Assignment: Select and copy each line in the entries below that contains the word "Periksa". Only matches with the same capitalization count.

Segment Open

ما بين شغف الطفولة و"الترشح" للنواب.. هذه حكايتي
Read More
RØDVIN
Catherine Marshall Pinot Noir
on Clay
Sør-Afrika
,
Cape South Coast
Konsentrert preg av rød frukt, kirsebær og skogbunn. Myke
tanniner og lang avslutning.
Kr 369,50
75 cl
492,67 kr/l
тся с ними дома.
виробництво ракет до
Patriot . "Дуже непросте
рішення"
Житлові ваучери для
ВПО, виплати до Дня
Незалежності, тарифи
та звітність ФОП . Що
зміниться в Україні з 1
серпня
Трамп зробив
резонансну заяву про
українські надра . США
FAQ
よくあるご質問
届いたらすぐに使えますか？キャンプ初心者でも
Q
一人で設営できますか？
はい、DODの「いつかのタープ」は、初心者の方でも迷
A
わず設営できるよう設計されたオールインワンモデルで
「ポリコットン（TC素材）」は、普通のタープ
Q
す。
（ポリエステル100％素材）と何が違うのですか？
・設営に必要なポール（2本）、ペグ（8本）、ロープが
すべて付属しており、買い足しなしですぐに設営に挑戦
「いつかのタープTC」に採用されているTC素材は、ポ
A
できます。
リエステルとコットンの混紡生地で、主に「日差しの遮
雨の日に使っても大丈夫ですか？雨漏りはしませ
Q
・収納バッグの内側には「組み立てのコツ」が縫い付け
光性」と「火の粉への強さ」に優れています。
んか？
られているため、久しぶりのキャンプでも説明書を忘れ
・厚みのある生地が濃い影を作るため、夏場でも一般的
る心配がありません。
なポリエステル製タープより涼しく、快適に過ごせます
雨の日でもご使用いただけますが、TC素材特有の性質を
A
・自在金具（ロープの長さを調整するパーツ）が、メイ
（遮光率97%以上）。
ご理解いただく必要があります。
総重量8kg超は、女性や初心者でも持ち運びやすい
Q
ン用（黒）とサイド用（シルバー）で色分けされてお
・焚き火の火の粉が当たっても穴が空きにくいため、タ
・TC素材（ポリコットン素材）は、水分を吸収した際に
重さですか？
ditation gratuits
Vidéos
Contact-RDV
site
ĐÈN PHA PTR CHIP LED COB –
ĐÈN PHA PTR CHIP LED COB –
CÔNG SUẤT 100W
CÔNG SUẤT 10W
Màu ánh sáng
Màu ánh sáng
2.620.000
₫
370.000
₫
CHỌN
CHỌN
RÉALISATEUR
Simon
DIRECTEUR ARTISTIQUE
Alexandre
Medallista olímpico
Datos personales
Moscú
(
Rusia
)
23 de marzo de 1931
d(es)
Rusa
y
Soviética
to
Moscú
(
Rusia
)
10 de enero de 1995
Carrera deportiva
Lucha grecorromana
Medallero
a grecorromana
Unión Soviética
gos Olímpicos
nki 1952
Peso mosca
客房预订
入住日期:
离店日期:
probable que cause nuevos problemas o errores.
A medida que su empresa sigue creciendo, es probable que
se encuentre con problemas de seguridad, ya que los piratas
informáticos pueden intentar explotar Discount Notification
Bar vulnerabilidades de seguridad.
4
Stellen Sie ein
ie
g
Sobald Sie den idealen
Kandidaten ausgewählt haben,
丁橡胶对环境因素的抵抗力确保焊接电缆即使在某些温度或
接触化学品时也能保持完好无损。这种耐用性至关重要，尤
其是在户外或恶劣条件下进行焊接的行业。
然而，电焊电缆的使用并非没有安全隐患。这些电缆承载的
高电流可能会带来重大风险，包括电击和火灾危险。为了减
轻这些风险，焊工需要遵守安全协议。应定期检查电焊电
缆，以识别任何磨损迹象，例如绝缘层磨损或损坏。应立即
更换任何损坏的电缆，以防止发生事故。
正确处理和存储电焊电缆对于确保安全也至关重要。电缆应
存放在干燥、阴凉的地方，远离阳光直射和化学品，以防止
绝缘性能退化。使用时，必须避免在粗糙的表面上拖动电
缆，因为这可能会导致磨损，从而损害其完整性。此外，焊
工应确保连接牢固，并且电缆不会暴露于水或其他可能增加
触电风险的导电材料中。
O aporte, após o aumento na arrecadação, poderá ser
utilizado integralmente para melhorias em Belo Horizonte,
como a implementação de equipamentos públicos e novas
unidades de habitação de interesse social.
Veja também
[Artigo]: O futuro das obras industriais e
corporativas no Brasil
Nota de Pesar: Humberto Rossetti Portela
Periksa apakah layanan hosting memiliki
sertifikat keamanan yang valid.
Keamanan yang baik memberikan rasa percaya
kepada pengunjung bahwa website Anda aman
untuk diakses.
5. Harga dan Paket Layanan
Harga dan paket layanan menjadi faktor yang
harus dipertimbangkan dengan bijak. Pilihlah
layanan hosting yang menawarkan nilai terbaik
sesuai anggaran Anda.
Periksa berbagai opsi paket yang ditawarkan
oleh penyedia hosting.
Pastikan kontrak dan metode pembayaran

Segment Closed

Answer:
Periksa apakah layanan hosting memiliki
Periksa berbagai opsi paket yang ditawarkan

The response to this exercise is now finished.